In order to maintain the succession of plants, areas of the floor have been periodically scraped back to the chalk. To prevent the succession from open flower-rich sward to dense coarse grasses and hawthorn scrub the quarry floor is grazed with the Trust’s Hebridean sheep in winter and parts are mown in late summer.

Seasonal highlights

  • Spring: Invertebrates - Dingy Skipper; Plants - Colt's foot; Cowslip
  • Summer: Plants - Thistle broomrape; Wooly thistle; Pyramidal orchid; Invertebrates - Marbled white; Small heath
  • Autumn: Plants - Autumn gentian; Carline thistle
  • Winter: Birds - Fieldfare; Redwing; Mammals - Stoat

History

The site was actively quarried for chalk between 1919 and the 1940s and was offered to Yorkshire Wildlife Trust in the 1960s by owner Lord Middleton after he noticed bee orchids growing on the quarry floor.

Directions

Public transport
Nearest train station is in Malton.

By car
At the crossroads on the B1248 in Wharram-le-Street, head west towards Birdsall and the nature reserve is about 0.5 miles on the left as the road descends. Parking is limited and in the gateway.

Accessibility 

Many of our reserves are small and beautiful but remote. Visitors will have different access needs and abilities and we want to provide some basic information about the reserve to help you decide whether this is a place you would like to visit and to help you plan. 
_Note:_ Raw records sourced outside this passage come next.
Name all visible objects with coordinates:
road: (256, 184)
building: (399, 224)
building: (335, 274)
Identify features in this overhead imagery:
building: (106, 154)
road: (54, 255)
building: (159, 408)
Walking at Wharram Quarry 

The ground is level but uneven. The reserve has a grassy and some stony ground and sits in the floor of a large old chalk quarry. 
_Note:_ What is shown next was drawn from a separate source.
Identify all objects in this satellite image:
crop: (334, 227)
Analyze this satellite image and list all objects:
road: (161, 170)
An unmarked and unsurfaced informal permissive footpath of about 850 metres provides a circular loop through the chalk grassland of the reserve and takes about 20 minutes or longer to complete. There are no benches on the reserve.

There is a small kissing gate at the reserve entrance which is not accessible for wheelchairs.

Transport

There is parking for one vehicle on sloping rough gravel at the gate entrance, which is off a quiet country road but situated on a hill near blind corners.

Facilities 

There is no mobile coverage on the reserve.

The nearest public toilets and shops are in Malton about 7 miles away. There is a pub in North Grimston about 3 miles away.